- OBJECTIVE -
Print every line of the items below word for word, leaving out the pictures.

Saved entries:
.....

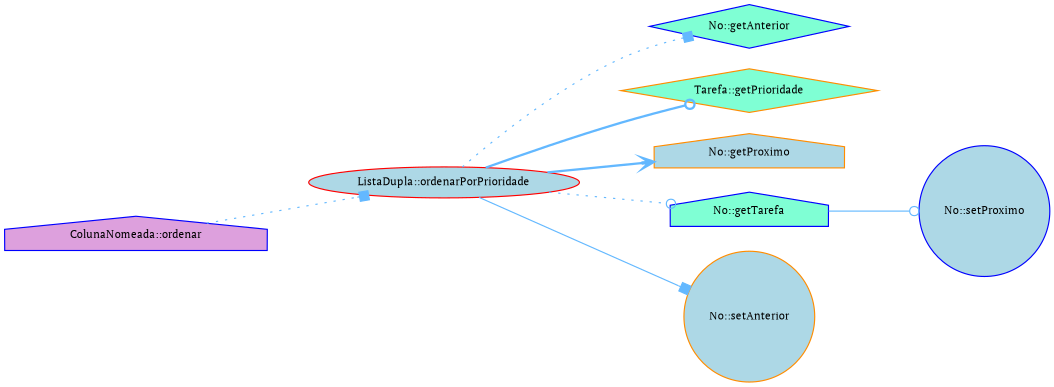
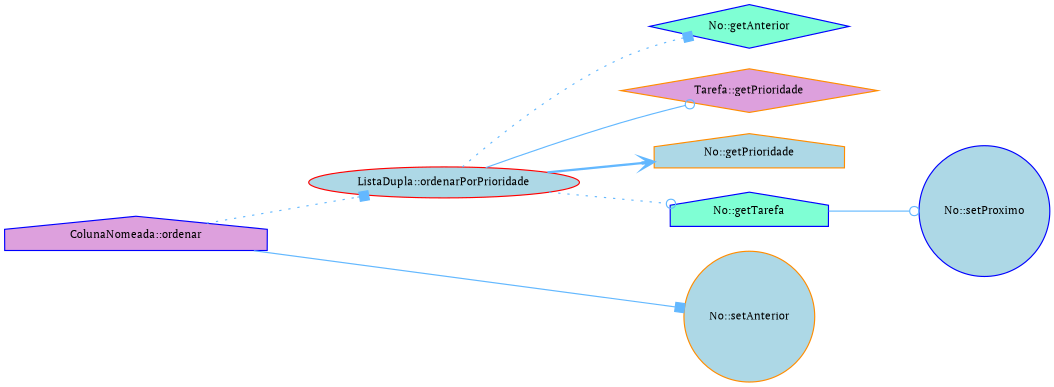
  digraph {
    fontname="PT Serif"
    rankdir=LR
    node [color=blue fillcolor=lightblue fontname="PT Serif" fontsize=10 shape=house style=filled]
    edge [arrowhead=box color=steelblue1 fontname="PT Serif" fontsize=10 labelfontname=Helvetica labelfontsize=10 style=dotted]
    n1 [fillcolor=plum fontcolor=black height=0.2 label="ColunaNomeada::ordenar" width=0.4]
    n2 [color=red height=0.2 label="ListaDupla::ordenarPorPrioridade" shape=ellipse width=0.4]
    n3 [fillcolor=aquamarine height=0.2 label="No::getAnterior" shape=diamond width=0.4]
-   n4 [color=darkorange fillcolor=aquamarine height=0.2 label="Tarefa::getPrioridade" shape=diamond width=0.4]
-   n5 [color=darkorange height=0.2 label="No::getProximo" width=0.4]
+   n4 [color=darkorange fillcolor=plum height=0.2 label="Tarefa::getPrioridade" shape=diamond width=0.4]
+   n5 [color=darkorange height=0.2 label="No::getPrioridade" width=0.4]
    n6 [fillcolor=aquamarine height=0.2 label="No::getTarefa" width=0.4]
    n7 [color=darkorange height=0.2 label="No::setAnterior" shape=circle width=0.4]
    n8 [height=0.2 label="No::setProximo" shape=circle width=0.4]
    n1 -> n2
    n2 -> n3
-   n2 -> n4 [arrowhead=odot style=bold]
+   n2 -> n4 [arrowhead=odot style=solid]
    n2 -> n5 [arrowhead=vee style=bold]
    n2 -> n6 [arrowhead=odot]
-   n2 -> n7 [style=solid]
+   n1 -> n7 [style=solid]
    n6 -> n8 [arrowhead=odot style=solid]
  }
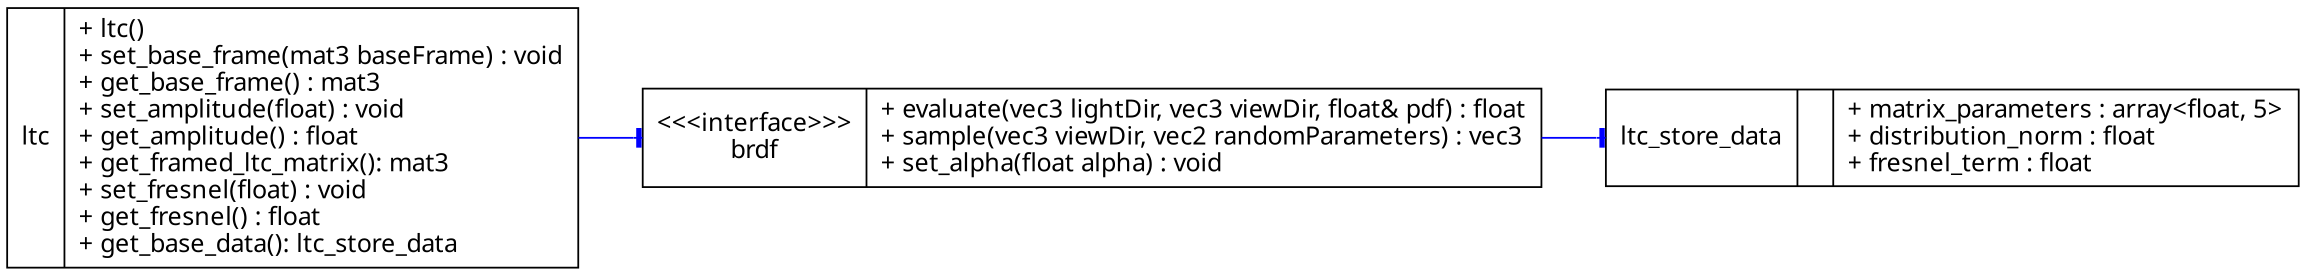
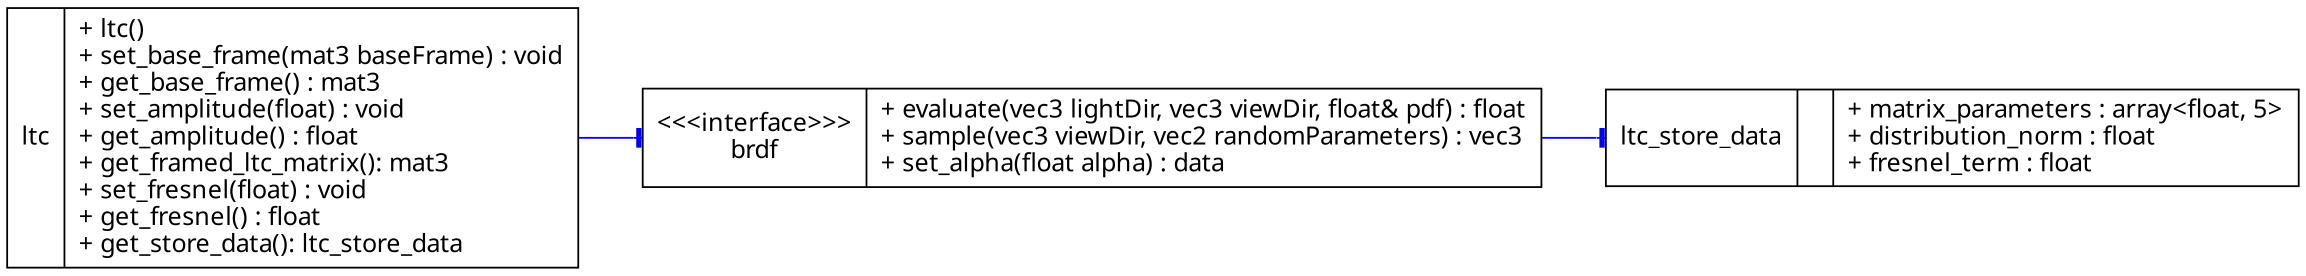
  digraph {
    fontname="Lucida Console"
    fontsize=14
    rankdir=LR
    node [fontname="Lucida Console" fontsize=14 shape=record]
    edge [arrowhead=tee color=blue]
-   n1 [label="{\<\<\<interface\>\>\>\nbrdf|+ evaluate(vec3 lightDir, vec3 viewDir, float& pdf) : float\l+ sample(vec3 viewDir, vec2 randomParameters) : vec3\l+ set_alpha(float alpha) : void\l}"]
+   n1 [label="{\<\<\<interface\>\>\>\nbrdf|+ evaluate(vec3 lightDir, vec3 viewDir, float& pdf) : float\l+ sample(vec3 viewDir, vec2 randomParameters) : vec3\l+ set_alpha(float alpha) : data\l}"]
    n2 [label="{ltc_store_data||+ matrix_parameters : array\<float, 5\>\l+ distribution_norm : float\l+ fresnel_term : float\l}"]
-   n3 [label="{ltc|+ ltc()\l+ set_base_frame(mat3 baseFrame) : void\l+ get_base_frame() : mat3\l+ set_amplitude(float) : void\l+ get_amplitude() : float\l+ get_framed_ltc_matrix(): mat3\l+ set_fresnel(float) : void\l+ get_fresnel() : float\l+ get_base_data(): ltc_store_data\l}"]
+   n3 [label="{ltc|+ ltc()\l+ set_base_frame(mat3 baseFrame) : void\l+ get_base_frame() : mat3\l+ set_amplitude(float) : void\l+ get_amplitude() : float\l+ get_framed_ltc_matrix(): mat3\l+ set_fresnel(float) : void\l+ get_fresnel() : float\l+ get_store_data(): ltc_store_data\l}"]
    n1 -> n2
    n3 -> n1
  }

.....

- SOLUTION FOR THIS EXERCISE -
  digraph {
    fontname="PT Serif"
    rankdir=LR
    node [color=blue fillcolor=lightblue fontname="PT Serif" fontsize=10 shape=house style=filled]
    edge [arrowhead=box color=steelblue1 fontname="PT Serif" fontsize=10 labelfontname=Helvetica labelfontsize=10 style=dotted]
    n1 [fillcolor=plum fontcolor=black height=0.2 label="ColunaNomeada::ordenar" width=0.4]
    n2 [color=red height=0.2 label="ListaDupla::ordenarPorPrioridade" shape=ellipse width=0.4]
    n3 [fillcolor=aquamarine height=0.2 label="No::getAnterior" shape=diamond width=0.4]
-   n4 [color=darkorange fillcolor=aquamarine height=0.2 label="Tarefa::getPrioridade" shape=diamond width=0.4]
-   n5 [color=darkorange height=0.2 label="No::getProximo" width=0.4]
+   n4 [color=darkorange fillcolor=plum height=0.2 label="Tarefa::getPrioridade" shape=diamond width=0.4]
+   n5 [color=darkorange height=0.2 label="No::getPrioridade" width=0.4]
    n6 [fillcolor=aquamarine height=0.2 label="No::getTarefa" width=0.4]
    n7 [color=darkorange height=0.2 label="No::setAnterior" shape=circle width=0.4]
    n8 [height=0.2 label="No::setProximo" shape=circle width=0.4]
    n1 -> n2
    n2 -> n3
-   n2 -> n4 [arrowhead=odot style=bold]
+   n2 -> n4 [arrowhead=odot style=solid]
    n2 -> n5 [arrowhead=vee style=bold]
    n2 -> n6 [arrowhead=odot]
-   n2 -> n7 [style=solid]
+   n1 -> n7 [style=solid]
    n6 -> n8 [arrowhead=odot style=solid]
  }
  digraph {
    fontname="Lucida Console"
    fontsize=14
    rankdir=LR
    node [fontname="Lucida Console" fontsize=14 shape=record]
    edge [arrowhead=tee color=blue]
-   n1 [label="{\<\<\<interface\>\>\>\nbrdf|+ evaluate(vec3 lightDir, vec3 viewDir, float& pdf) : float\l+ sample(vec3 viewDir, vec2 randomParameters) : vec3\l+ set_alpha(float alpha) : void\l}"]
+   n1 [label="{\<\<\<interface\>\>\>\nbrdf|+ evaluate(vec3 lightDir, vec3 viewDir, float& pdf) : float\l+ sample(vec3 viewDir, vec2 randomParameters) : vec3\l+ set_alpha(float alpha) : data\l}"]
    n2 [label="{ltc_store_data||+ matrix_parameters : array\<float, 5\>\l+ distribution_norm : float\l+ fresnel_term : float\l}"]
-   n3 [label="{ltc|+ ltc()\l+ set_base_frame(mat3 baseFrame) : void\l+ get_base_frame() : mat3\l+ set_amplitude(float) : void\l+ get_amplitude() : float\l+ get_framed_ltc_matrix(): mat3\l+ set_fresnel(float) : void\l+ get_fresnel() : float\l+ get_base_data(): ltc_store_data\l}"]
+   n3 [label="{ltc|+ ltc()\l+ set_base_frame(mat3 baseFrame) : void\l+ get_base_frame() : mat3\l+ set_amplitude(float) : void\l+ get_amplitude() : float\l+ get_framed_ltc_matrix(): mat3\l+ set_fresnel(float) : void\l+ get_fresnel() : float\l+ get_store_data(): ltc_store_data\l}"]
    n1 -> n2
    n3 -> n1
  }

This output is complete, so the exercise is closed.